We have yet to hear responses from the country’s political elite on signs that post-reform institutions are decaying. Lest they think, “should I care?”

By
KOMPAS EDITOR
· 3 minutes read
A worker cleans the logo of the Corruption Eradication Commission at the KPK Building, Jakarta, Monday (5/2/2018).
ANTARA/MUHAMMAD ADIMAJA

A worker cleans the logo of the Corruption Eradication Commission at the KPK Building, Jakarta, Monday (5/2/2018).

Institutions that were born out of the reform movement, such as the Constitutional Court (MK), the Regional Representatives Council (DPD) and the Corruption Eradication Commission (KPK), need to be evaluated.
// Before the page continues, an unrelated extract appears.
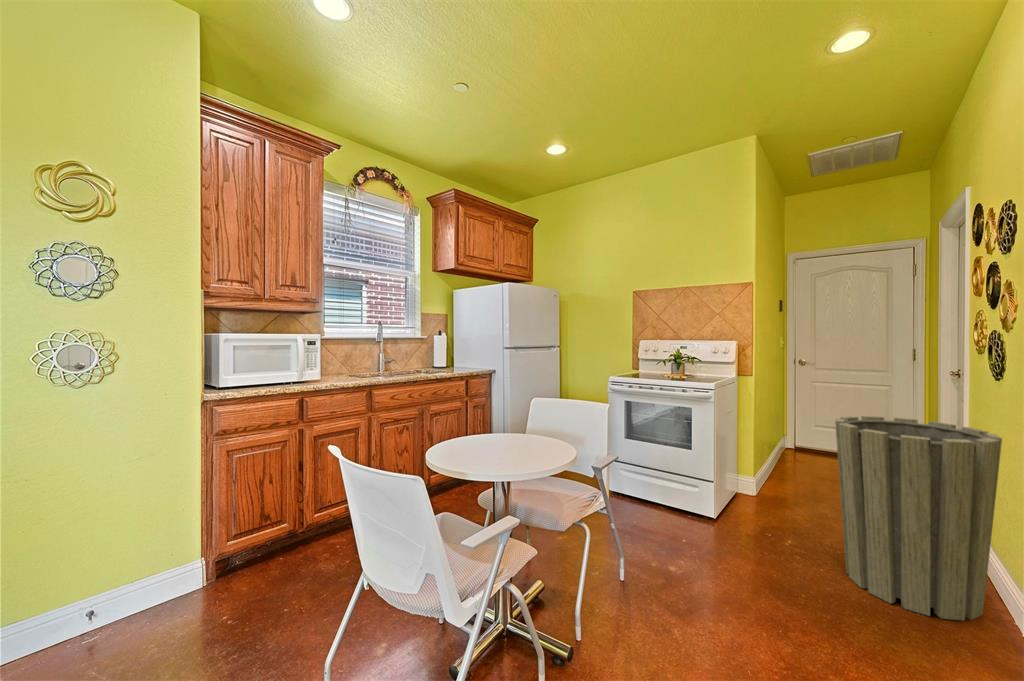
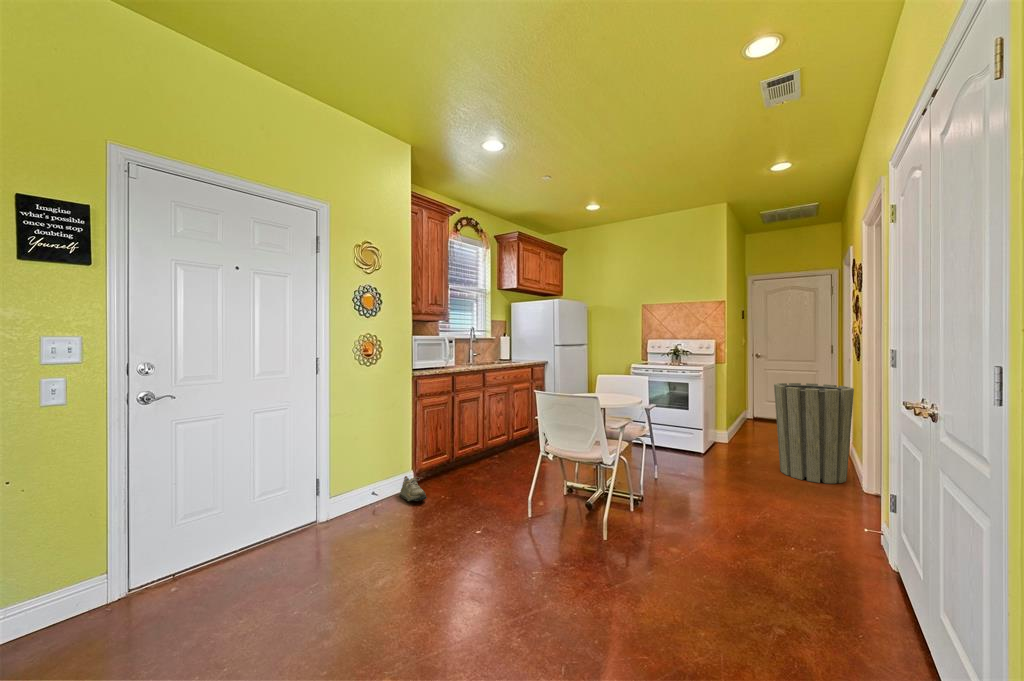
shoe: none [137,574,183,637] -> present [399,476,427,501]

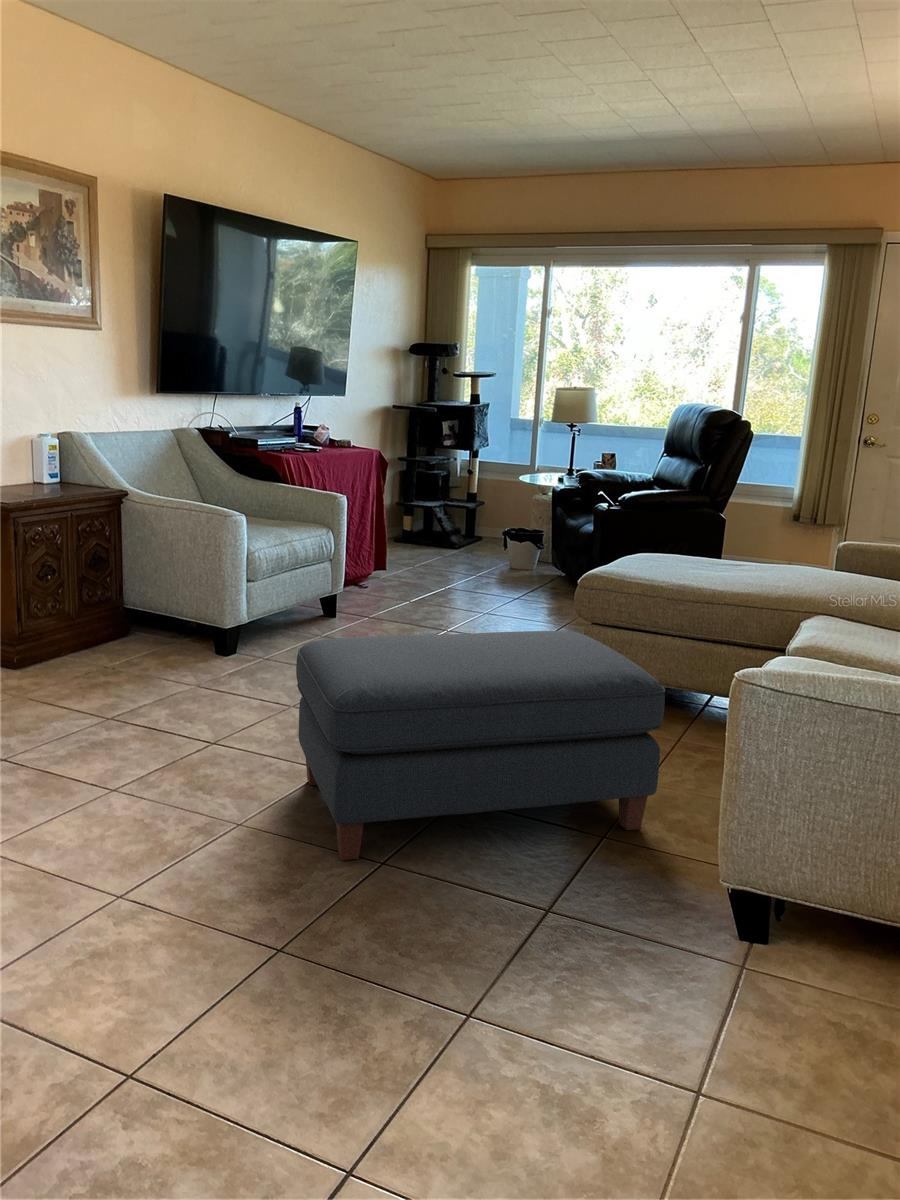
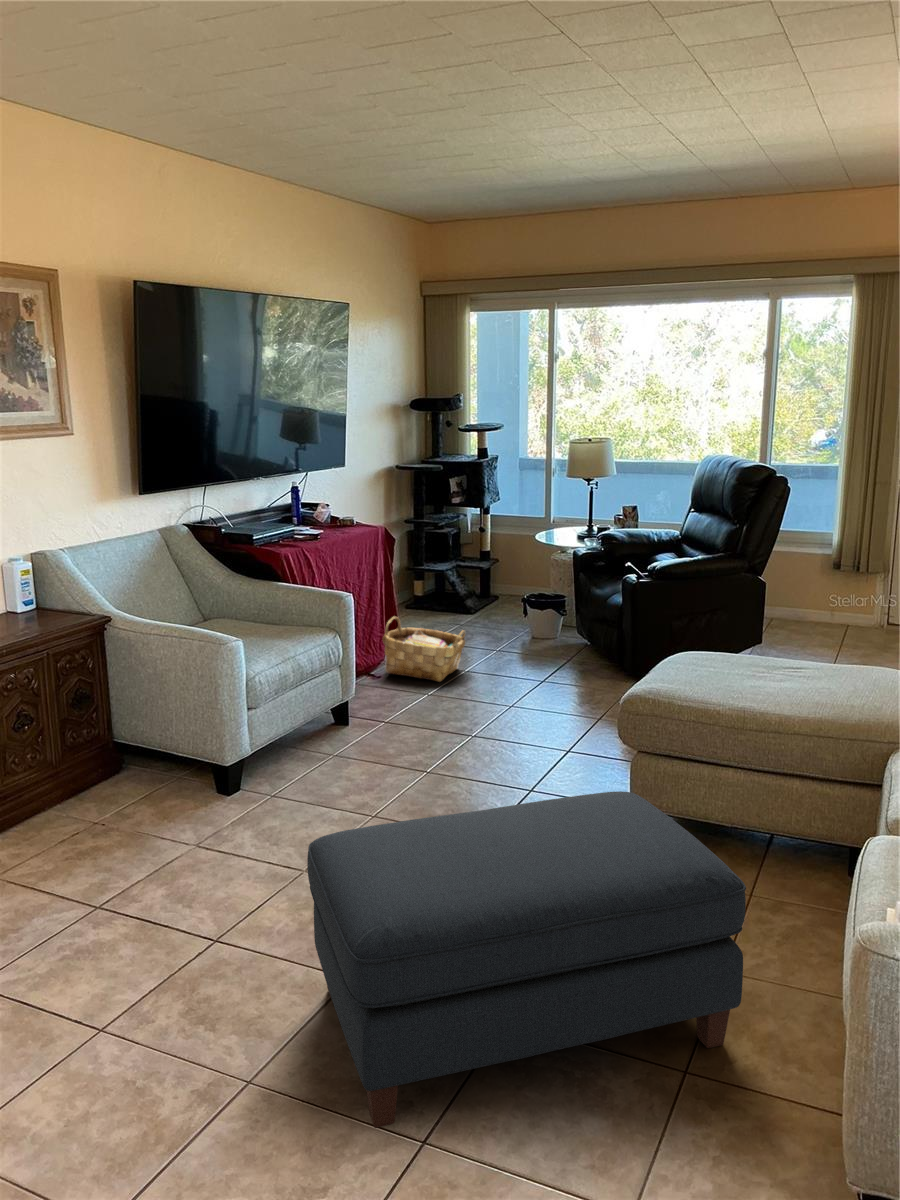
woven basket: none [371,532,448,592] -> present [383,617,466,682]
This headlined the Kompas daily on Monday, 27 March 2023.

The Kompas daily wrote that according to a longitudinal survey conducted between 2015-2023, public perception of these institutions have been on the decline. The image of the KPK, for one, peaked in January 2015 at 88.5 percent and had fallen to 52.1 percent. The court, which was a powerful institution during the reform era, once reached 75.1 percent, but now sits at 57.5 percent. Moreover, the image of the DPD peaked at 62.1 percent in January 2015 and now remains at 52 percent.